START SUPPLIED PASSAGE

The state of New Jersey was finally rewarded for its efforts to legalize sports betting when the Supreme Court of the United States repealed PASPA last week. It was determined that the 1992 federal ban on sports betting was being unfairly applied to states other than Nevada, and thus sports betting became a state level issue.
American professional sports organizations, most vocally the National Basketball Association and Major League Baseball, have been pushing hard to work “integrity fees” into prospective betting-related state legislation.
Even though the leagues have no agreements to receive their “cut of the action” from Nevada, where a legal sports betting market exists and has flourished for decades, they believe they’re entitled to compensation now that they’ve lost the fight over sports betting at the federal level.
Now that New Jersey has achieved victory, its sending a message to the rest of the country to reject attempts by sports leagues to make money for essentially nothing.
The current mouthpiece of this message is New Jersey Senate President Stephen M. Sweeney who released a letter to Governor Phil Murphy decrying the leagues' attempts to get paid in order to play honest games.
In his scathing takedown of the sports leagues' greedy logic, Sweeney makes some of the best points those against the fees can articulate. It serves as a precise breakdown of how and why exactly the leagues’ claims that they should be compensated as holders and distributors of “intellectual property.” strike many as unprecedented.

END SUPPLIED PASSAGE
START DATA FOR REVIEW

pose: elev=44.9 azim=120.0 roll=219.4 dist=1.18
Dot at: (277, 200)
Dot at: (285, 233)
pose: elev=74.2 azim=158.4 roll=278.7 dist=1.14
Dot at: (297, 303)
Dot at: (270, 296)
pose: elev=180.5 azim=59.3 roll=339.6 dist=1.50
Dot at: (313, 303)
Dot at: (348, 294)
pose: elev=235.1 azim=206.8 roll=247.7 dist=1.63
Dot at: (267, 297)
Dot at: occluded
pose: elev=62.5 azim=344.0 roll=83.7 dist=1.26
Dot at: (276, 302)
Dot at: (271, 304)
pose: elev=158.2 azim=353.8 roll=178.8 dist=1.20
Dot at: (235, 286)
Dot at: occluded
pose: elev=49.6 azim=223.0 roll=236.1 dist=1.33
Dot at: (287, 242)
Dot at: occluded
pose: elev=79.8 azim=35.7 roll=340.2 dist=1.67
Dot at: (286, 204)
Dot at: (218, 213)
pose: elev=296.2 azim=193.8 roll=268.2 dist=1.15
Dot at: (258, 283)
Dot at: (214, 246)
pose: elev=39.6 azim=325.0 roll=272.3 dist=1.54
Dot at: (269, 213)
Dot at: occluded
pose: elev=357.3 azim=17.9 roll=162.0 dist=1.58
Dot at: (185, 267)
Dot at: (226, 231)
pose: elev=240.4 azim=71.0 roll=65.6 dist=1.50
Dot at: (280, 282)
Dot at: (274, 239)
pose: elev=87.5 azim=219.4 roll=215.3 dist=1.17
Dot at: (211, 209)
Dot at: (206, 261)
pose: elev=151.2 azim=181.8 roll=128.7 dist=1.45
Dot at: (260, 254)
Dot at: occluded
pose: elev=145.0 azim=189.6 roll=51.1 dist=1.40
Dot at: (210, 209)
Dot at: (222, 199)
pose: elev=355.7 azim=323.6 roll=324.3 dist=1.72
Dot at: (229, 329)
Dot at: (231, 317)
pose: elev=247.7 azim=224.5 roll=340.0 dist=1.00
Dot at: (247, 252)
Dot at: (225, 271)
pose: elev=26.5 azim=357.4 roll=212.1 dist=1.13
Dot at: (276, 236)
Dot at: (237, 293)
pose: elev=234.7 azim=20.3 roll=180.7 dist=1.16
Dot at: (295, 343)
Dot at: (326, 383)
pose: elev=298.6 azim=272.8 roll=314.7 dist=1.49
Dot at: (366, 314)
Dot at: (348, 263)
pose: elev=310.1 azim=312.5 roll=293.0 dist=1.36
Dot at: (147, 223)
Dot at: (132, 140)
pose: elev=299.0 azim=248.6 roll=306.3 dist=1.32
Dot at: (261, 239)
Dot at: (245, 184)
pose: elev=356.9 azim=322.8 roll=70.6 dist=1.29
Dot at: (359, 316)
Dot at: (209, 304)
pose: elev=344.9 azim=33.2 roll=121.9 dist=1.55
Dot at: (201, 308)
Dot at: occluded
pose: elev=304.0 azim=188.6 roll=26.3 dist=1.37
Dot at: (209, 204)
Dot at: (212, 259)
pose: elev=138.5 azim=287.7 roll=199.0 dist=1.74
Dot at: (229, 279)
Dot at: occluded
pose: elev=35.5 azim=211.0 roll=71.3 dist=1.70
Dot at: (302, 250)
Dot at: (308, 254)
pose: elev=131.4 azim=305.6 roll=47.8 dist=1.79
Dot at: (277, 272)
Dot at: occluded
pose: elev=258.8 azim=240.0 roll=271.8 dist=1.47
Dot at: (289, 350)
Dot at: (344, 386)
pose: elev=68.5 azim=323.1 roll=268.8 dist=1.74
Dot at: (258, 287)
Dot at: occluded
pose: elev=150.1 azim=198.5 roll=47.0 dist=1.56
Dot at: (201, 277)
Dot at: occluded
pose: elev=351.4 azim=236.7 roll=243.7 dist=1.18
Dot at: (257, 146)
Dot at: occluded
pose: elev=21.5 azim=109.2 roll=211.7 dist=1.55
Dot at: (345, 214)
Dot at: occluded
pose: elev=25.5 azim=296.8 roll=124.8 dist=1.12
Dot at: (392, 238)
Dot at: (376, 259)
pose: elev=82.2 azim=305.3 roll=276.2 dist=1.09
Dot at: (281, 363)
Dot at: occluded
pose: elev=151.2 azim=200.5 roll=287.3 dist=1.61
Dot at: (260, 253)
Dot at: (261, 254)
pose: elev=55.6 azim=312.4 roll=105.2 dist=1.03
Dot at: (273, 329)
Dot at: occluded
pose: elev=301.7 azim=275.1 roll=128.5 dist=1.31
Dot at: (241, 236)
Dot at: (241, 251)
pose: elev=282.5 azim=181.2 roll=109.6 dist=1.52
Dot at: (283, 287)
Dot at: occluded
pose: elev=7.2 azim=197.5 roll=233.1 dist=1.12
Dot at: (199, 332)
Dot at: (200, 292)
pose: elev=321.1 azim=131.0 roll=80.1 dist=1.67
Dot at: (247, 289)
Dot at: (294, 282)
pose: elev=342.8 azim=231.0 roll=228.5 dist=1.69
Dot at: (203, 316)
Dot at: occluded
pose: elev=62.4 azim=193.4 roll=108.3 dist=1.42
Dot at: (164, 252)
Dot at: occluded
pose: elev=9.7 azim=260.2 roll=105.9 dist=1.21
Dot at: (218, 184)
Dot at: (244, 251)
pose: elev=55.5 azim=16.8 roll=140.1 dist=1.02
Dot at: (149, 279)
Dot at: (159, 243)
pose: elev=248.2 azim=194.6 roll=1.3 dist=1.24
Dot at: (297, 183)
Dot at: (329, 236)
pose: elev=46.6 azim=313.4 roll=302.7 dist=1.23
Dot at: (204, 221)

END DATA FOR REVIEW

APPLY WHAT YOU READ:
(1) Can you return, word for word, the portion of the article on New Jersey sports betting that opens with the words containing "In his scathing" and closes with "many as unprecedented."?
(2) Could you take the article on New Jersey sports betting further, picking up right after its last sentence?
This data has no connection to the article on New Jersey sports betting.

ANSWERS TO THE EXERCISE:
(1)
In his scathing takedown of the sports leagues' greedy logic, Sweeney makes some of the best points those against the fees can articulate. It serves as a precise breakdown of how and why exactly the leagues’ claims that they should be compensated as holders and distributors of “intellectual property.” strike many as unprecedented.

(2)
Sweeney begins by painting New Jersey efforts as “an arduous battle” in which the state “suffered loss after loss” and spent “over ten million dollars in legal fees and hundreds of millions of dollars in tax revenue.” But having achieved victory with the repeal of PASPA, the state can finally carry out “the will of its people.”
The senate leader makes it clear that the leagues had fought New Jersey all the way with all their resources to prevent legalization, and accuses them of slinking in after their defeat in order to make ‘the fast buck’ and to ‘get something for nothing.’”
“Essentially, the Leagues are asking to be paid to allow games to be played fairly. Ironically, they are calling this extortion attempt an ‘integrity fee’ even while fully aware that providing participants a stake in the volume of betting would amount to what could be called an “anti-integrity” fee.
To give a little more background, Sweeney is directly referencing specific attempts by the NBA and MLB to collect one percent to .25 percent of every legal wager placed. Never mind that this would severely hamper the potential profits of states and simply serve as yet another source of income for the leagues.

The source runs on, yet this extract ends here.